If i were to run through MySQL in the SQL box:

Code: Select all

SELECT id FROM payments 
    WHERE lastname='%ANY LASTNAME existing in table%' AND firstname='%ANY FIRSTNAME matching with last name%'
I get the ID column and ID number

Thats basically what it looks like:
--
ID
1
--

This has got me quite confused. Because the lastname and firstname are set correctly and are not overridden because the echo statement follows right after the transaction_id echo statement. This would leave me to believe that the code that is being used to generate the transaction_id is incorrect or there is a very small error.

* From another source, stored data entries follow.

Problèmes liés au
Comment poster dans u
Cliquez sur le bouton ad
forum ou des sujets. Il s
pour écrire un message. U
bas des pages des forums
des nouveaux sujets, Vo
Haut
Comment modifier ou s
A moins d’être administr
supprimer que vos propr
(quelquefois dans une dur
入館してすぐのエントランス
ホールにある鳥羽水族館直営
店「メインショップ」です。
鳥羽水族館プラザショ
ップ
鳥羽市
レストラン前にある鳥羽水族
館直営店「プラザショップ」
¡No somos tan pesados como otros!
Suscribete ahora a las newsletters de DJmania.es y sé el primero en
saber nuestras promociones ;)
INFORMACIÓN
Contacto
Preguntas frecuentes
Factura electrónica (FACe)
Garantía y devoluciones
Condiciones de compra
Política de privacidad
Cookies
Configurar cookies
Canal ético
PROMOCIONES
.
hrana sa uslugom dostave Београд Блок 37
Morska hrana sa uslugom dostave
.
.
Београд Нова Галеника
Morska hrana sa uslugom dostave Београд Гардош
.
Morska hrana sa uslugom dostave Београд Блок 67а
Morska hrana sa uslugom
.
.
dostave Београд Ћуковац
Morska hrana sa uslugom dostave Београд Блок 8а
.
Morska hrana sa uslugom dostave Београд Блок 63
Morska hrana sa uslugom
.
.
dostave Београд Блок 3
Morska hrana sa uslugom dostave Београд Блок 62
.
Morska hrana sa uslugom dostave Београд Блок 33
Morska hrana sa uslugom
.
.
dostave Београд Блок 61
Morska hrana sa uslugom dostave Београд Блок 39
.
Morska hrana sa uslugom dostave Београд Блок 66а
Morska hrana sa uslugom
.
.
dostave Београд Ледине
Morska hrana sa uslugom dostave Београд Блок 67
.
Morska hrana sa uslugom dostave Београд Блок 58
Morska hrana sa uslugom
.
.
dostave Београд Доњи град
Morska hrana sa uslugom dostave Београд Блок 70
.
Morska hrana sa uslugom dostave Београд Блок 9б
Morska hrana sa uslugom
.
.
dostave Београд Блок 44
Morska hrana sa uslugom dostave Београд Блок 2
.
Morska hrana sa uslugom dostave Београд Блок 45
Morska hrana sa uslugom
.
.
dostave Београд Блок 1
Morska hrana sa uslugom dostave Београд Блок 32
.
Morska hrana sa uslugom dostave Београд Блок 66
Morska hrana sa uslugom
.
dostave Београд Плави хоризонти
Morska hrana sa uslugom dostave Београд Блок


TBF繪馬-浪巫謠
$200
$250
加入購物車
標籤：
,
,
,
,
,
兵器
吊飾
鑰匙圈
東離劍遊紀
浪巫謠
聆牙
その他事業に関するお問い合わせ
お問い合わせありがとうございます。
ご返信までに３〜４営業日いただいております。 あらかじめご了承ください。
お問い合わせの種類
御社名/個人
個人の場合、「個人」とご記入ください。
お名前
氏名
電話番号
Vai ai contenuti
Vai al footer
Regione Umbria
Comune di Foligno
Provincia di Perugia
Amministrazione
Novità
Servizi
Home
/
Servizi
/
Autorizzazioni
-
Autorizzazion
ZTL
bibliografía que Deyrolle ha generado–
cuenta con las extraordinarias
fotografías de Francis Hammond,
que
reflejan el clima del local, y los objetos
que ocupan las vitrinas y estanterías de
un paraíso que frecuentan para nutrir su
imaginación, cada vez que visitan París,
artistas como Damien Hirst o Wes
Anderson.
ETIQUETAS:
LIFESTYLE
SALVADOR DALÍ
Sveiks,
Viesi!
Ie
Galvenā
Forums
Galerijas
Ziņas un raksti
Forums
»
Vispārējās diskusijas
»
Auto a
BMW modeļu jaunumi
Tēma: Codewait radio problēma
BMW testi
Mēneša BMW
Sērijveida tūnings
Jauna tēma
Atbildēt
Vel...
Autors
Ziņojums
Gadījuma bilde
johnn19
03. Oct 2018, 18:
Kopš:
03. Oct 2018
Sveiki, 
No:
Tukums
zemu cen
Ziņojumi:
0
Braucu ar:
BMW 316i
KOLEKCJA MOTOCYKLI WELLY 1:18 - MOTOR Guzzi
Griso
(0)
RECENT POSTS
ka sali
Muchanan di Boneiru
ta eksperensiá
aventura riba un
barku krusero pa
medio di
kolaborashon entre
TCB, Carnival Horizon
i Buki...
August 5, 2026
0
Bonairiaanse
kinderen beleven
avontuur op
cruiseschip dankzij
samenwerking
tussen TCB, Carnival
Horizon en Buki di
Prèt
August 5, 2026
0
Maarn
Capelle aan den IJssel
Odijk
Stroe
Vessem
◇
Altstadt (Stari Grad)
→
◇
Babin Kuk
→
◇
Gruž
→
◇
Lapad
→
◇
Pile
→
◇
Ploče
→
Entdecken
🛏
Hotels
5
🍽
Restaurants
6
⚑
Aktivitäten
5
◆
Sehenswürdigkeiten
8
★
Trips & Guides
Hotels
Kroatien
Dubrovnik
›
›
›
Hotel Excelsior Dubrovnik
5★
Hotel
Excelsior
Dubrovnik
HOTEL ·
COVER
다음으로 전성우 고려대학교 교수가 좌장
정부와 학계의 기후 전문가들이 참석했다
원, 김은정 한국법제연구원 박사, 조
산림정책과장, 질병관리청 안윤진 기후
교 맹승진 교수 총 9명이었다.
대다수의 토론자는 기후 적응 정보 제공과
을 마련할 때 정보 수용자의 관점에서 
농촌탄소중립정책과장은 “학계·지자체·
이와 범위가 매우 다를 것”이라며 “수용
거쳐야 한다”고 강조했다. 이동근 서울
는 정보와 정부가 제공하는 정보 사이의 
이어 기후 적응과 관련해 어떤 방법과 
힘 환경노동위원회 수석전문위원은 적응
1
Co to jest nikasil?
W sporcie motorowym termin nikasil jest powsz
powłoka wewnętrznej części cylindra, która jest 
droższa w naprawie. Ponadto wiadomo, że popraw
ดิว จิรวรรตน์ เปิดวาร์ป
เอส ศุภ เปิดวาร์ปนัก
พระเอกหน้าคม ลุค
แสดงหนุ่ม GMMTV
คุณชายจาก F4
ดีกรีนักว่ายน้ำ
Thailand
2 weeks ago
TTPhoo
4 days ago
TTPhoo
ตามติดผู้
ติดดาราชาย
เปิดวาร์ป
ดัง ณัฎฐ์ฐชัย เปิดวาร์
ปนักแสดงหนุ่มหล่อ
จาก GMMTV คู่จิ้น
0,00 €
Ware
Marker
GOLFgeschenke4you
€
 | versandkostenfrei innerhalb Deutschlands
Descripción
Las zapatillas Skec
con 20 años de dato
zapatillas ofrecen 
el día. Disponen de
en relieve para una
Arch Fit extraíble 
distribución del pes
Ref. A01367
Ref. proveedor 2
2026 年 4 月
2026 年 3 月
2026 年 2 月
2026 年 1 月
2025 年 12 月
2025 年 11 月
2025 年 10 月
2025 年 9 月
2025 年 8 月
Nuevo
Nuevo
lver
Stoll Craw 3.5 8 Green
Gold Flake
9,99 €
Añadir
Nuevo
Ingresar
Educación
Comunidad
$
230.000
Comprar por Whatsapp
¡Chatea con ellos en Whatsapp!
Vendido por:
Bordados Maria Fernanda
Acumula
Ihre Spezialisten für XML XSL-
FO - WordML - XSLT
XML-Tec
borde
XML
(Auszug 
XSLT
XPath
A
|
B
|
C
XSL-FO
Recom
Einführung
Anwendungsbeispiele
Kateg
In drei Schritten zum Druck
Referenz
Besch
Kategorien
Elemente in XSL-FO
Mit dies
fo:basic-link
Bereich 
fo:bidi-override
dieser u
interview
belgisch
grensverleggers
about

Posted: Tue Feb 13, 2007 3:50 pm
by RobertGonzalez
Replace this:

Code: Select all

$result = mysql_query("SELECT id FROM payments WHERE lastname='$lastname' AND firstname='$firstname'");
$row = mysql_fetch_row($result);
$transaction_id = $row["id"];
With this and post back what comes out. NOTE: This will halt the script but should throw some useful information...

Code: Select all

<?php
$sql = "SELECT id FROM payments WHERE lastname='$lastname' AND firstname='$firstname'";
echo '<pre>'; var_dump($sql); echo '</pre>';
if (!$result = mysql_query($sql))
{
  die('Could not execute SQL ' . $sql . ' because: ' . mysql_error());
}

if (mysql_num_rows($result))
{
  $row = mysql_fetch_row($result);
  echo '<pre>'; var_dump($row); echo '</pre>';
}
else
{
  echo 'There were no rows returned...';
}
exit;
//$transaction_id = $row["id"];
?>

Posted: Tue Feb 13, 2007 4:03 pm
by shadow8807
Did as requested.
Output is as follows:
string(71) "SELECT id FROM payments WHERE lastname='Cenedese' AND firstname='Julia'"

array(1) {
[0]=>
string(1) "1"
}

Posted: Tue Feb 13, 2007 5:33 pm
by RobertGonzalez
Change this:

Code: Select all

$row = mysql_fetch_row($result);
to

Code: Select all

$row = mysql_fetch_array($result);
fetch_row pulls the row by column numbers. Fetch array grabs the row as an array of data. make the change, run it again and post back.